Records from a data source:
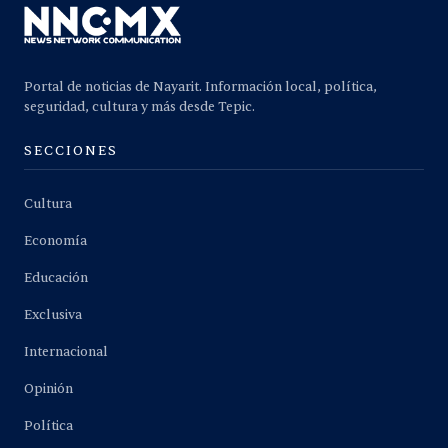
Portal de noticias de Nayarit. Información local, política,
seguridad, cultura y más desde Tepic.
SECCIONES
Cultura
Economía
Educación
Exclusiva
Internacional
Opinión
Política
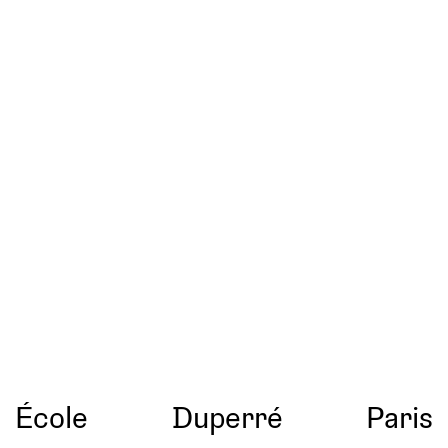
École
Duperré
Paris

> **ABOUT THIS EXERCISE**
Without the pictures, copy out all the records above exactly.

> **EXERCISE ANSWER**
Portal de noticias de Nayarit. Información local, política,
seguridad, cultura y más desde Tepic.
SECCIONES
Cultura
Economía
Educación
Exclusiva
Internacional
Opinión
Política
École
Duperré
Paris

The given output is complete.